» JOB ITEM: Gather every line in the listing below that contains the word "melekat" and copy each one out in full. Case counts, so only lines whose capitalization matches should be included.

--------------------------------

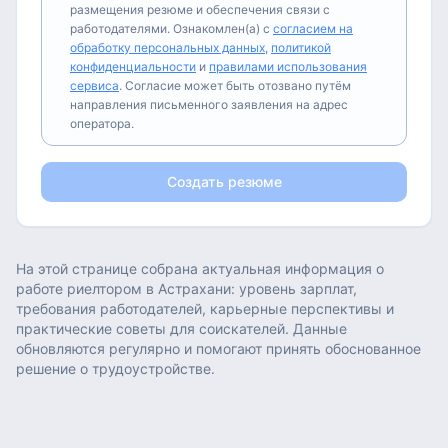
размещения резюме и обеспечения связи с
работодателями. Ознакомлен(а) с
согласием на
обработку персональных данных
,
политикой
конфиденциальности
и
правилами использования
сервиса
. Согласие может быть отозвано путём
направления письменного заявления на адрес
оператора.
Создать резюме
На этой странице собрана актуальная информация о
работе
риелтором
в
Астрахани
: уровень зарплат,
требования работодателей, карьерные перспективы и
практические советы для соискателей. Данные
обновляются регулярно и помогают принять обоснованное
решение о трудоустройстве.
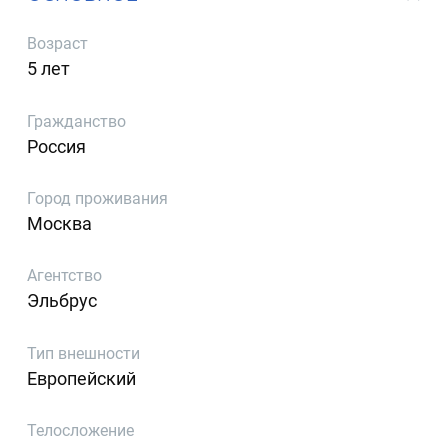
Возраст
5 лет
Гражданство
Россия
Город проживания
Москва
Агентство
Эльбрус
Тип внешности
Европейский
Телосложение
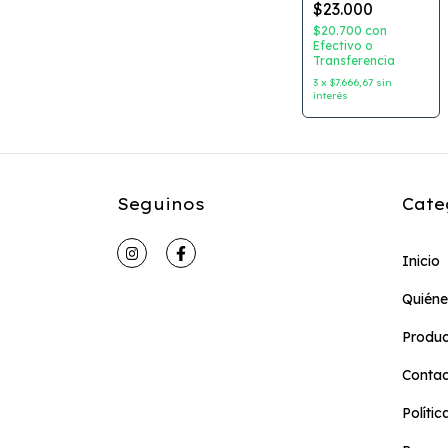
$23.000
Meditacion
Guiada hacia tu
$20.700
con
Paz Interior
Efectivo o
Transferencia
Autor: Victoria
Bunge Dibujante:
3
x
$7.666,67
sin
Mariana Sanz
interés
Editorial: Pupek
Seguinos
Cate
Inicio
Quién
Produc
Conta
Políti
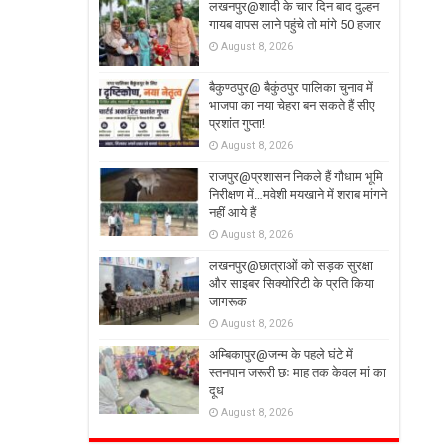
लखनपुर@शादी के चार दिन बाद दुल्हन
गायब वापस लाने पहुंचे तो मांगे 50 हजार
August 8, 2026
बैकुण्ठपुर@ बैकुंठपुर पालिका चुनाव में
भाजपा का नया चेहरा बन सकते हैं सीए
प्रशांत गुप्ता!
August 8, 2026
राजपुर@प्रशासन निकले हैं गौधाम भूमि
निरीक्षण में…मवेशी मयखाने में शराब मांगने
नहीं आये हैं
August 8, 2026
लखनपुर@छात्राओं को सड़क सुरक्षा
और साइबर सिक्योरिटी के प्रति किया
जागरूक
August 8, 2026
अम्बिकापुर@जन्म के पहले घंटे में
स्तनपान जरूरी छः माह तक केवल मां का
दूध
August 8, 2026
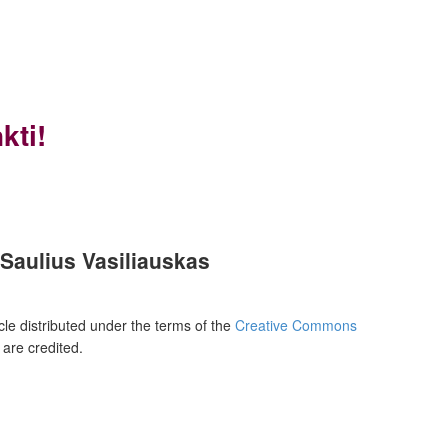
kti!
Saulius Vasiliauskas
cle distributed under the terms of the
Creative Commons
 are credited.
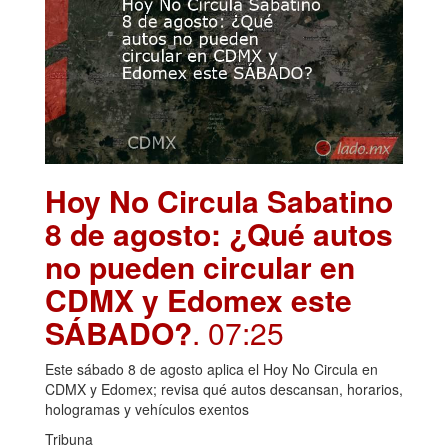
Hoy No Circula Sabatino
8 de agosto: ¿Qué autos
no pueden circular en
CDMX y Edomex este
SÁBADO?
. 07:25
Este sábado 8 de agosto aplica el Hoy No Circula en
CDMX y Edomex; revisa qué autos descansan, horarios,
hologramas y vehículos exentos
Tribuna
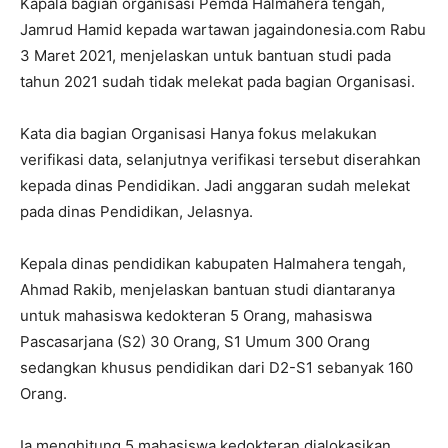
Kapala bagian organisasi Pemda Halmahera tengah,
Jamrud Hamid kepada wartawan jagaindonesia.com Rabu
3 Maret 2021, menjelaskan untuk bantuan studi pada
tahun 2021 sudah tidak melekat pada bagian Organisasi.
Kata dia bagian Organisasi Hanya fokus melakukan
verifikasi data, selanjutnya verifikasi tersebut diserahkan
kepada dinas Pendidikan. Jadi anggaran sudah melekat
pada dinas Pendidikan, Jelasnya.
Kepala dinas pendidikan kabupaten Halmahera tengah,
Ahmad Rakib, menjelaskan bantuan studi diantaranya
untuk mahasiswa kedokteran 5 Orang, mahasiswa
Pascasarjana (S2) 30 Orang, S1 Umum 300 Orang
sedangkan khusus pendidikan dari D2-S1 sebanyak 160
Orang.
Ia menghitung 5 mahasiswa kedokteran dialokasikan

--------------------------------

» THE ANSWER:
tahun 2021 sudah tidak melekat pada bagian Organisasi.
kepada dinas Pendidikan. Jadi anggaran sudah melekat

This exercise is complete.